Starting with the 25th of May 2018, all companies that do business in the EU, or that manage EU citizens’ personal data, regardless of their size will need to be GDPR compliant. Even though the enforcement of this new Regulation is approaching fast, many organizations haven’t even heard of it yet.
In fact, a staggering 82% of global respondents to a survey carried out by Dell stated that they know little or nothing about the GDPR. In addition to this, nearly all companies comprised in the survey admitted to not having any plan in place for 2018. Only about 3% of companies have an actual action plan, with Germany feeling the most prepared.
Adapting to the new requirements is going to be tough on businesses, and it will affect them on at least four dimensions. For them to be able to develop an efficient incident response plan and deal with the volume of breaches, companies will need to change their Technology, Procedures, Recruiting and Budgets.
Change in technologies
The General Data Protection Regulation strongly encourages security by design and by default. Prevention is better than mitigation, so the first thing organizations need to do is make sure the technology they develop or employ is GDPR compliant.
From the moment consent is required from data subjects, to data hosting and access, the digital solutions businesses use must all comply to the regulation requirements.

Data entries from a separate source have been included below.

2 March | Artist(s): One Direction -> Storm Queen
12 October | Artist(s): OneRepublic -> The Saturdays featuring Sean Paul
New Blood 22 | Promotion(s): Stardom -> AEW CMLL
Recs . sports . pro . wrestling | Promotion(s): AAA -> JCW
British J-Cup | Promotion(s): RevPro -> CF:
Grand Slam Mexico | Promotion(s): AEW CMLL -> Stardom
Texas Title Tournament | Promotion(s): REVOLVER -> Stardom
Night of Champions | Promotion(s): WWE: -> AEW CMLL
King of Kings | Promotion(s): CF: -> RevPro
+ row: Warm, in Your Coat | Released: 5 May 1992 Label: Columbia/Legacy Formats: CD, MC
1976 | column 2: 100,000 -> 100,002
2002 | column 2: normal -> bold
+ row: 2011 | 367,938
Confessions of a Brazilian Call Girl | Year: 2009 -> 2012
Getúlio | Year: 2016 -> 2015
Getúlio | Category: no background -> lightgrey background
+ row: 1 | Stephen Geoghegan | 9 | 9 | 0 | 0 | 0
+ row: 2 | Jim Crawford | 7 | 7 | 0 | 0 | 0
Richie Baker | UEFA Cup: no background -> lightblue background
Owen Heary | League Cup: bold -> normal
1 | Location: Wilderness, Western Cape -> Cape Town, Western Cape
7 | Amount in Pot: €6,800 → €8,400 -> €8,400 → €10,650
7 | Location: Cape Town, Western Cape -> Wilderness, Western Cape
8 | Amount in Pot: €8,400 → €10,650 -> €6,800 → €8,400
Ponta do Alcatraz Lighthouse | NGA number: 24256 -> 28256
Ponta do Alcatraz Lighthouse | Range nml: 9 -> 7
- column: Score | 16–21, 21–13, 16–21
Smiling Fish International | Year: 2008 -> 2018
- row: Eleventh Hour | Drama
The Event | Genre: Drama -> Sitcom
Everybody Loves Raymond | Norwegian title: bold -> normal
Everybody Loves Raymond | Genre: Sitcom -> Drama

Encryption, pseudonymization and tokenization are practices considered adequate by GDPR for ensuring a good data protection.
Change in procedures
Using compliant technologies is not enough. If they are not accompanied by adequate procedures, their use renders obsolete.
Organizations need to assess what types of data they hold, and identify the ones that fall within the data breach notification in the event of a breach. Larger businesses need to develop policies and procedures for handling data breaches regarding mitigation and notification in the required timeline.
Procedures regarding data subjects’ consent must be established so that the process of giving and withdrawing consent is easy and unambiguous.
Change in recruiting
Choosing the right data processing partners as well as employing staff will be affected by the General Data Protection Regulation.
Organizations need to review their current third-party service providers in order to make sure they are GDPR-compliant, especially those located outside the European Union.
Additionally, internal awareness trainings on the new regulation requirements must be carried out with current and future employees, as they are a key component of any organizational compliance framework.
Change in budgets
Businesses should foresee the additional expenses that will arise with the need to introduce new procedures and tools, as well as to educate employees on the regulation.
Around 70% of the respondents in a report carried out by Baker & Mc Kenzie’s privacy shield survey think that organizations will need to invest significantly more on gaining compliance. They feel these additional financial efforts will be particularly directed to consent requirements, accountability, and data privacy & protection officers.
In the face of all the new requirements that GDPR will enforce, organizations will need to change some of their current policies in order to bring more transparency. They will need to allow EU citizens to learn what type of data is collected and what is its purpose.